Um ein bisschen Licht ins Dunkel zu bringen, fragte ich nach bei „Die Presse“ und den Verantwortlichen. Meine Fragen wurden mir in diesem Fall von Christian Zwittnig (Online-Redakteur) und dem Geschäftsführer Peter Krotky beantwortet.

Alexander Trust:

Auf welche Art und Weise haben Sie von dem Artikel des Herrn Meyer erfahren, und wann war das?

Christian Zwittnig:

Auch wenn mir nicht ganz klar ist, was die Frage bezwecken soll: Zirka 12 Stunden nach Veröffentlichung durch einen freundlichen Hinweis.

Alexander Trust:

Warum haben Sie sich erst mit Verzögerung in der Blogbar zu Wort melden wollen, und wie sind Sie damit umgegangen, dass der Hausherr Ihre Kommentare zensierte?

Christian Zwittnig:

Nur weil Herr Meyers Blog, in die Belanglosigkeit abzudriften droht und er deshalb um Aufmerksamkeit kreischt, ist das für mich doch kein Grund gleich zu springen. Außerdem hatte ich nie vor, mich mit ihm oder seiner Kommentatoren-Herde auf irgendeine Diskussion einzulassen. Wenn Herr Meyer unbedingt Page Views generieren will, muss er sich schon etwas Anderes einfallen lassen.

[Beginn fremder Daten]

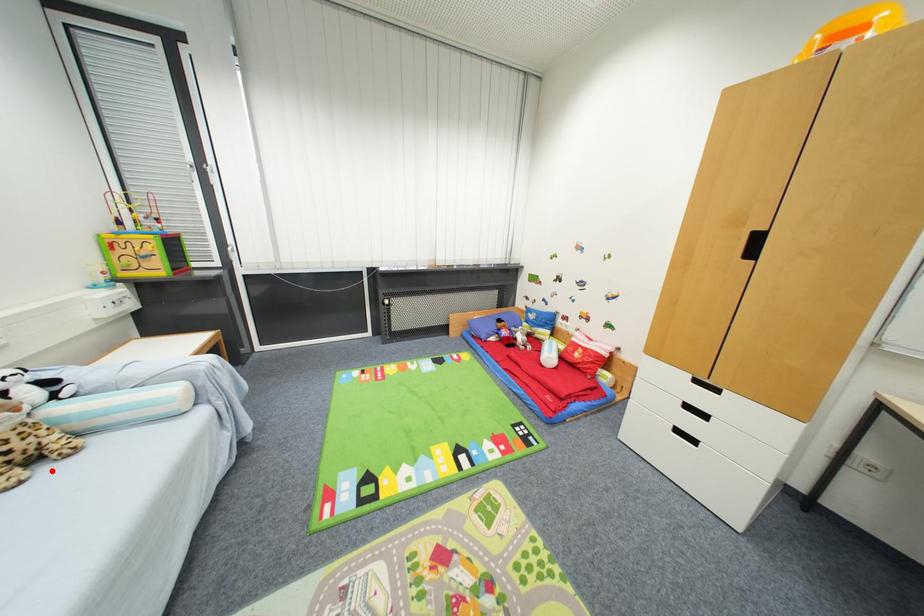
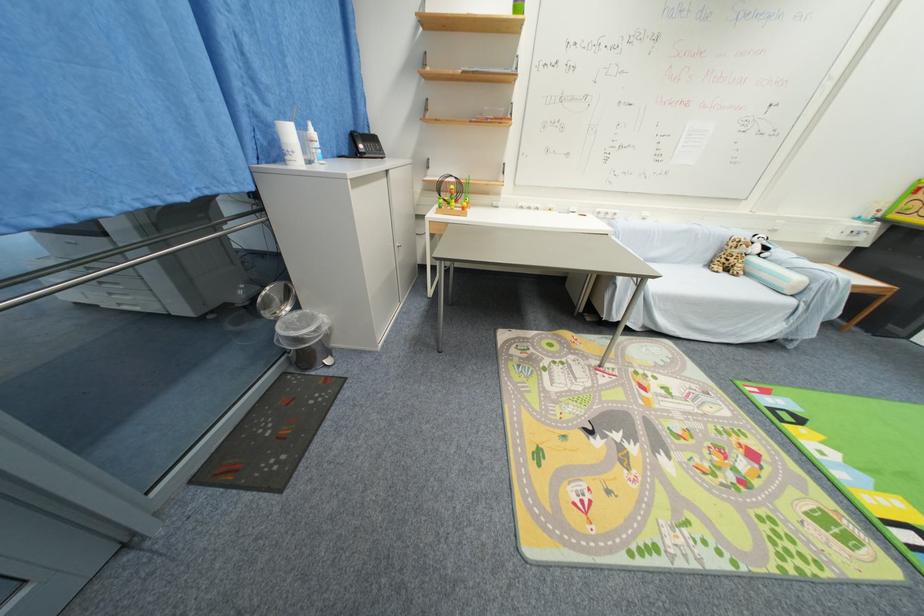
Locate, in the second image, the point that corresponds to the highlighted location in the first image.

(730, 276)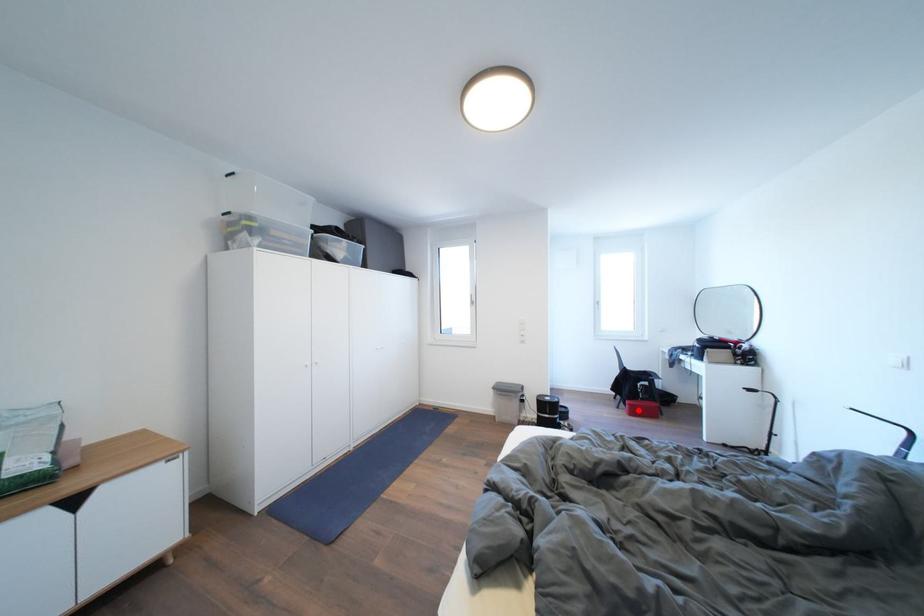
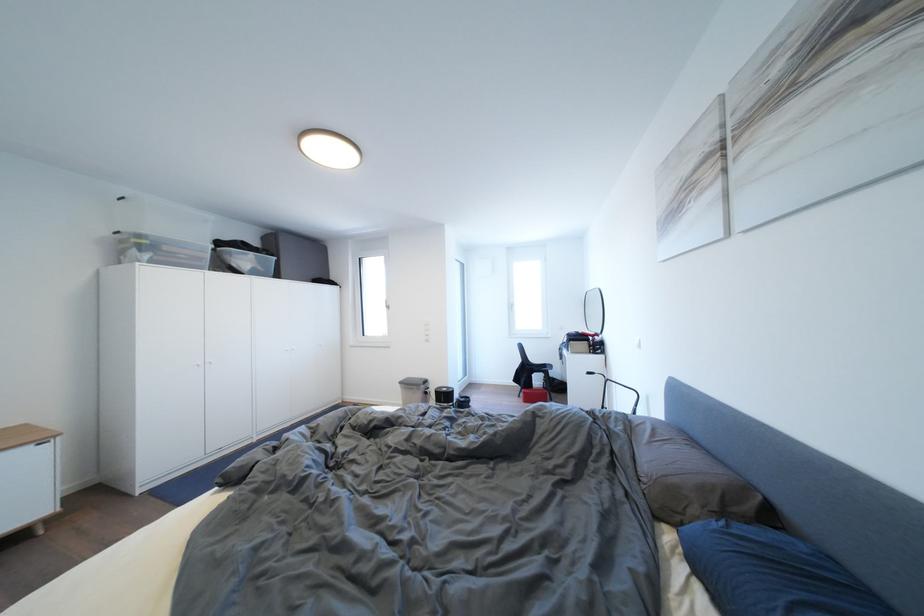
Where in the second image is the point corresponding to the highlighted location from the first image?

(532, 398)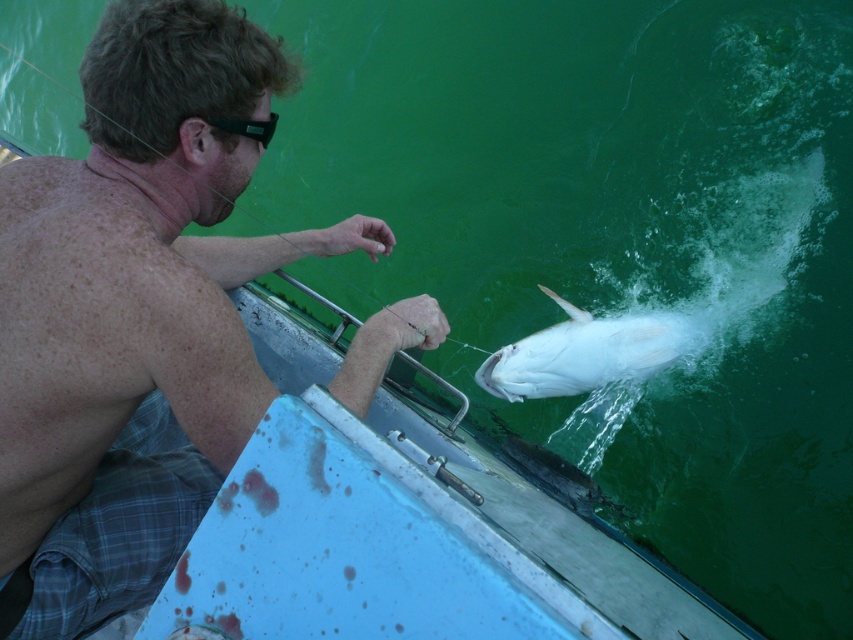
Question: Considering the real-world distances, which object is farthest from the black plastic goggles at upper left?

Choices:
 (A) white glossy fish at lower center
 (B) shiny skin man at upper left

Answer: (A)

Question: Which object is the farthest from the shiny skin man at upper left?

Choices:
 (A) black plastic goggles at upper left
 (B) white glossy fish at lower center

Answer: (B)

Question: Is shiny skin man at upper left below white glossy fish at lower center?

Choices:
 (A) no
 (B) yes

Answer: (A)

Question: Which object is the farthest from the shiny skin man at upper left?

Choices:
 (A) white glossy fish at lower center
 (B) black plastic goggles at upper left

Answer: (A)

Question: Does shiny skin man at upper left come in front of white glossy fish at lower center?

Choices:
 (A) no
 (B) yes

Answer: (B)

Question: Does shiny skin man at upper left appear under black plastic goggles at upper left?

Choices:
 (A) no
 (B) yes

Answer: (B)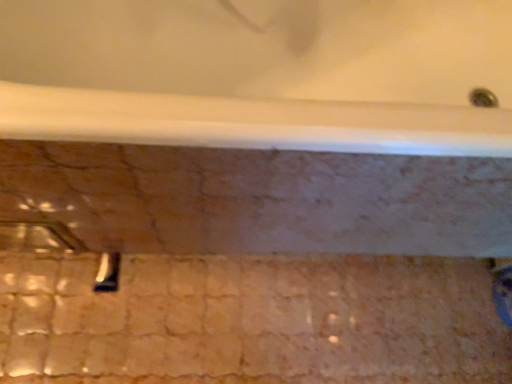
What do you see at coordinates (259, 75) in the screenshot?
I see `white marble bathtub at center` at bounding box center [259, 75].

What is the approximate height of white marble bathtub at center?

The height of white marble bathtub at center is 23.84 inches.

Identify the location of white marble bathtub at center. (259, 75).

What are the coordinates of `white marble bathtub at center` in the screenshot? It's located at (259, 75).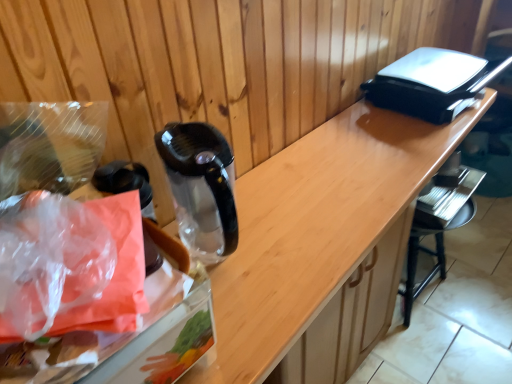
Question: Is point (250, 183) positioned closer to the camera than point (99, 177)?

Choices:
 (A) closer
 (B) farther

Answer: (B)

Question: Is wooden counter at center situated inside transparent plastic bag at left or outside?

Choices:
 (A) outside
 (B) inside

Answer: (A)

Question: Which object is the farthest from the transparent plastic bag at left?

Choices:
 (A) wooden counter at center
 (B) translucent plastic bag at left
 (C) black plastic bar stool at lower right

Answer: (C)

Question: Considering the real-world distances, which object is closest to the black plastic bar stool at lower right?

Choices:
 (A) translucent plastic bag at left
 (B) transparent plastic bag at left
 (C) wooden counter at center

Answer: (C)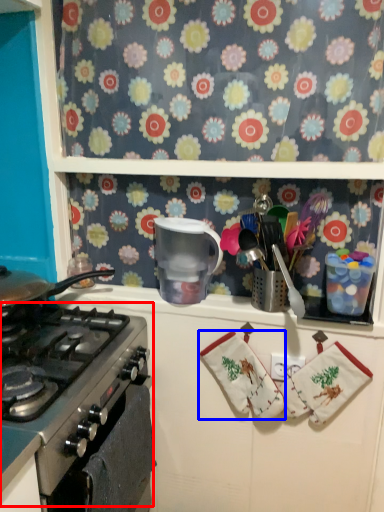
Question: Which point is closer to the camera, gas stove (highlighted by a red box) or hand towel (highlighted by a blue box)?

Choices:
 (A) gas stove
 (B) hand towel

Answer: (A)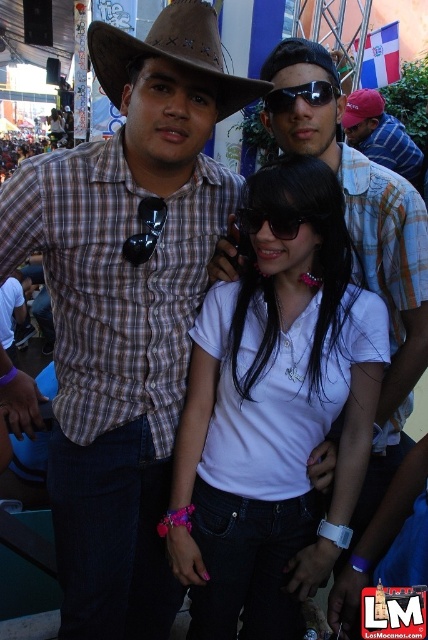
Question: Is red cap at center positioned in front of red cotton cap at upper center?

Choices:
 (A) yes
 (B) no

Answer: (B)

Question: Which is nearer to the red cotton cap at upper center?

Choices:
 (A) brown plaid shirt at center
 (B) red cap at center
 (C) black plastic sunglasses at center

Answer: (B)

Question: Can you confirm if white matte shirt at center is positioned above sunglasses at center?

Choices:
 (A) no
 (B) yes

Answer: (A)

Question: Which of the following is the farthest from the observer?

Choices:
 (A) black plastic sunglasses at center
 (B) red cap at center
 (C) red cotton cap at upper center
 (D) brown leather fedora at upper left

Answer: (B)

Question: Does black plastic sunglasses at center have a smaller size compared to sunglasses at center?

Choices:
 (A) no
 (B) yes

Answer: (A)

Question: Among these objects, which one is farthest from the camera?

Choices:
 (A) white matte shirt at center
 (B) brown plaid shirt at center

Answer: (A)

Was die Zensur betrifft: Im ersten Mail habe ich nur darauf hingewiesen, dass ich später eine Antwort verfassen werde. Dass Herr Meyer einen derartigen Kommentar zensiert, finde ich seltsam, aber nicht weiter tragisch. In den weiteren Kommentaren habe ich lediglich auf die Antwort in meinem Blog hingewiesen. Und die hat er ja – wenn auch etwas eigenwillig – gebracht.

Alexander Trust:

Sie haben bereits für den Fangnetz-Blog eine Stellungnahme formuliert, in der Sie einige Dinge Ihrer Meinung nach richtigzustellen versuchen. Zum Beispiel geben Sie an, dass Herr Meyer offensichtlich nicht richtig recherchiert hätte, da er sonst wohl auf das Blog von Fangnetz gestoßen wäre, in dem, anders als Herr Meyer es darstellt, Links zu den Seiten der Inhalteanbieter stehen. Wenn Sie allerdings auf der Website von „Die Presse“ die Rubrik Fangnetz besuchen, stellen Sie zum einen fest, dass dort keine „aktiven“ Links gesetzt sind, und zum anderen führt aber nirgends von der Seite ein Link auf Ihr Blog. Wem muss man – muss man überhaupt? – in diesem Fall den Schwarzen Peter zuschieben?

Christian Zwittnig:

Hätten Sie sauber recherchiert, wüssten Sie, dass das Fangnetz-Blog ein privates und unbezahltes Blog ist, das als Forum zum Thema „Web 2.0 und Print“ dienen soll. Es steht, wie auch dem Blog selbst zu entnehmen ist, in keiner offiziellen Verbindung mit der Internetseite von „Die Presse“. Was die inaktiven Links auf der Presse.com-Seite betrifft: An diesem technischen Problem wird bereits gearbeitet und es sollte, wie bereits mehrfach in meinem Blog erwähnt, bald behoben sein.

Alexander Trust:

Was sagen Sie zu dem Vorwurf des Herrn Meyer, Sie respektive Ihre Zeitung würden sich die Inhalteanbieter nach ihrer politischen Gesinnung aussuchen (vornehmlich mehr als rechtslastig), die zu Ihrer Publikation passen würden?

Peter Krotky:

Der Vorwurf zeigt für mich zunächst einmal die Unkenntnis des Herrn Meyer, was unsere Zeitung angeht. Vielleicht sollte er diese vor einem solchen Urteil einige Zeit lesen (Hat er das jemals getan?). Dann kann er ja gern zu dem Schluss kommen, dass sie ihm nicht gefällt. Einzig: Die „Presse“ als „rechtsreaktionär“ bezeichnen, würde in Österreich kaum jemand. Und zwar deshalb nicht, weil das der Realität einfach nicht gerecht wird. Aber wenn für jemanden schon alles „rechtsreaktionär“ ist, was nicht der extremen Linken zuzuordnen ist, gut: dann wird die Punzierung schon stimmen *g*.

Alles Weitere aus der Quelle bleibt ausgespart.